To find additional support of Trema EPR expression in nodules, we studied gene expression in an intergeneric F1 hybrid of the cross P. andersonii x Trema tomentosa. Earlier studies showed such hybrid plants can be nodulated, but are hampered in hosting rhizobium intracellularly [4]. T. tomentosa is an allotetraploid. We analysed available genome sequence data and identified two T. tomentosa EPR genes, which were named TtoEPRa and TtoEPRb (Supplemental data file 2). Next, we studied EPR allele-specific expression in P. andersonii x. T. tomentosa F1 hybrid roots and nodules. This revealed a nodule-specific expression of TtoEPRa and TtoEPRb whereas no expression of P. andersonii EPR was detected (Fig. 3).
Taken together, expression analysis of the P. andersonii x T. tomentosa F1 hybrid as well as TorEPR:GUS reporter studies in P. andersonii confirm that Trema EPR possesses essential cis-regulatory elements allowing nodule specific expression. This suggests that in a Trema-Parasponia ancestor, EPR functioned in nodulation.

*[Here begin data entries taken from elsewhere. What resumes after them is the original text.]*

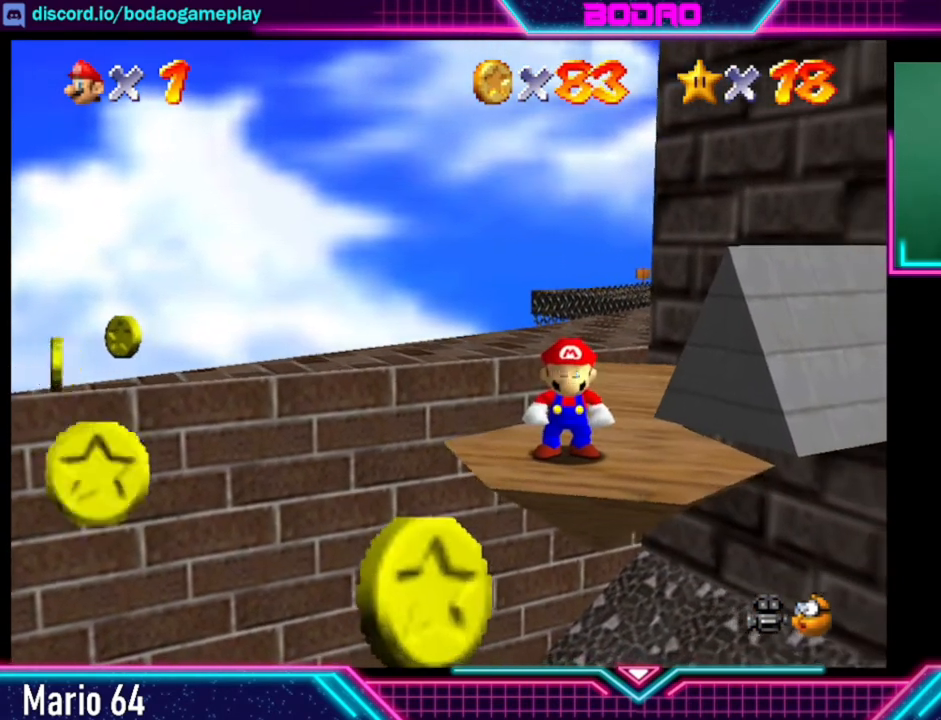
{"buttons": [], "left_stick": "up", "right_stick": "center", "events": [[320, "left_stick", "up"]]}
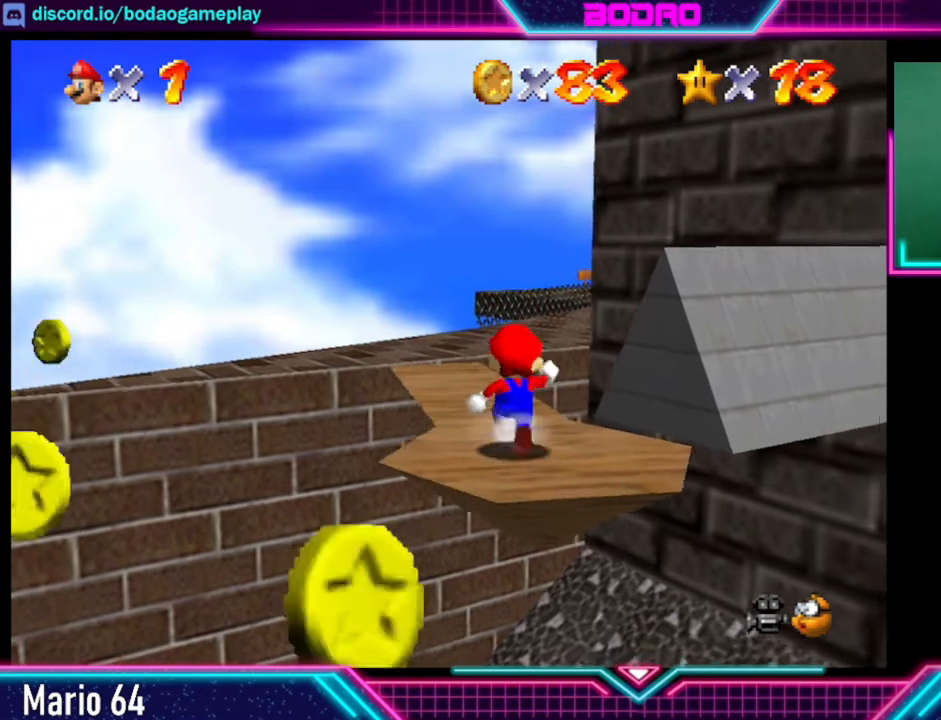
{"buttons": [], "left_stick": "up-left", "right_stick": "center", "events": [[200, "left_stick", "up-left"]]}
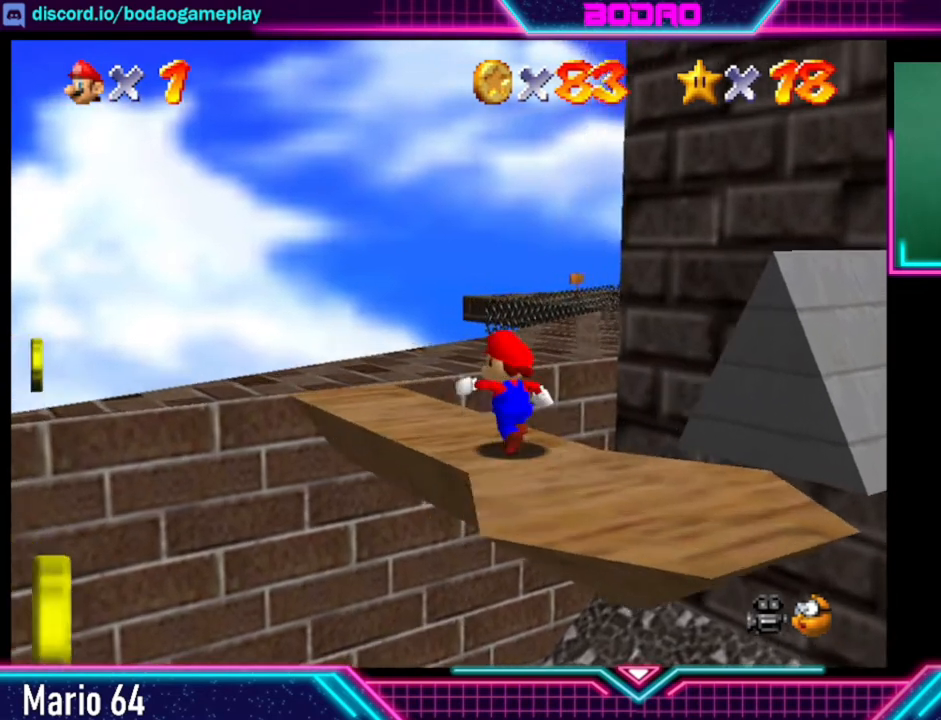
{"buttons": [], "left_stick": "center", "right_stick": "center", "events": [[360, "left_stick", "center"]]}
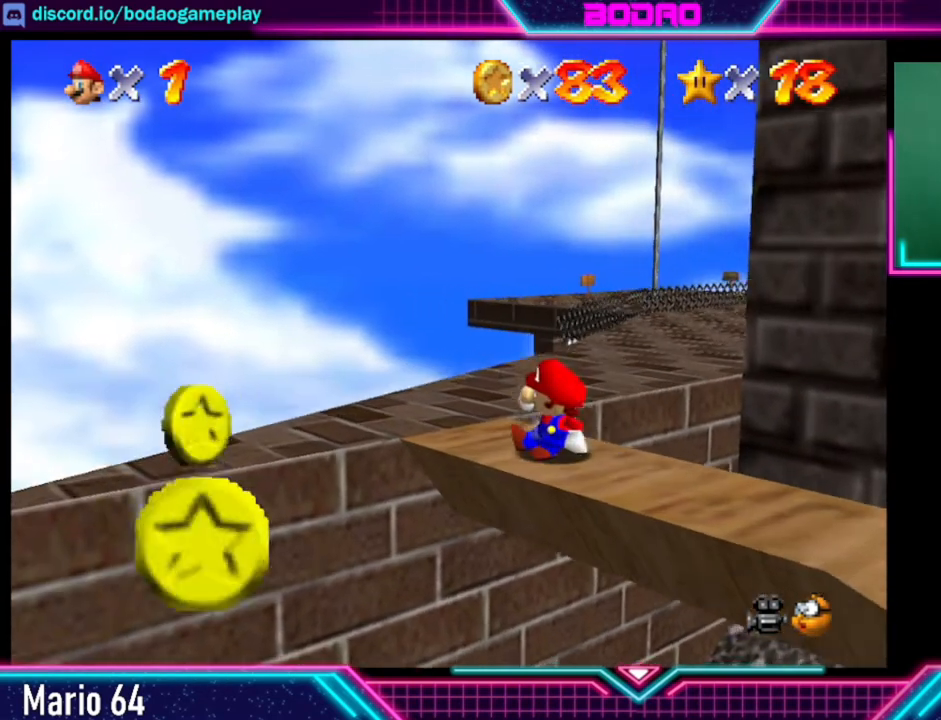
{"buttons": [], "left_stick": "up-left", "right_stick": "center", "events": [[480, "left_stick", "up-left"]]}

The loss of EPR in nodulating species is specific to the Parasponia lineage
In L. japonicus and M. truncatula, LjEPR3 and MtLYK10 commit essential functions in rhizobium infection, whereas in Parasponia the orthologous gene is pseudogenized. Earlier studies showed that also in the legume Aeschynomene evenia the LjEPR3/MtLYK10 orthologous gene is absent [18]. However, this species possesses a close paralog, possibly evolved as a result of a legume-specific duplication event that may commit a similar function [9, 18]. To determine whether loss of EPR3 occurred more often in nodulating species, we analysed genome sequences of 34 species; 26 legumes (including A. evenia, L. japonicus, and M. truncatula), 7 actinorhizal plant species that nodulate with Frankia, and P. andersonii. In all species, 1 to 4 putative ERP3 orthologous genes were identified. Many of these gene models have been predicted based on automated bioinformatics, without manual curation. As LjERP3, MtLYK10 and TorEPR/Panepr have a conserved gene structure consisting of 10 exons, we used these to manually curate the gene models in other species (Table S1). This revealed that all species investigated possess at least one gene copy that can encode a LysM-type receptor kinase that in length and structure is comparable to LjEPR3/MtLYK10/TorEPR. Subsequent phylogenetic reconstruction, based on a coding sequence alignment and using close paralogs LjLYS4, LjLYS5, MtLYK11, and PanLYK4 as an outgroup, supported the orthologous relation (Fig. 4; Supplemental data file 3). Also, it supports the occurrence of a duplication event in the legume Papilionoid subfamily, and the subsequent loss of one copy in the clade formed by Cicer, Medicago, Trifolium, Vicia, and Pisum. As all analysed plant genomes -except Parasponia- possess an EPR3-type gene, we conclude that loss of this gene in nodulating plant species is uncommon.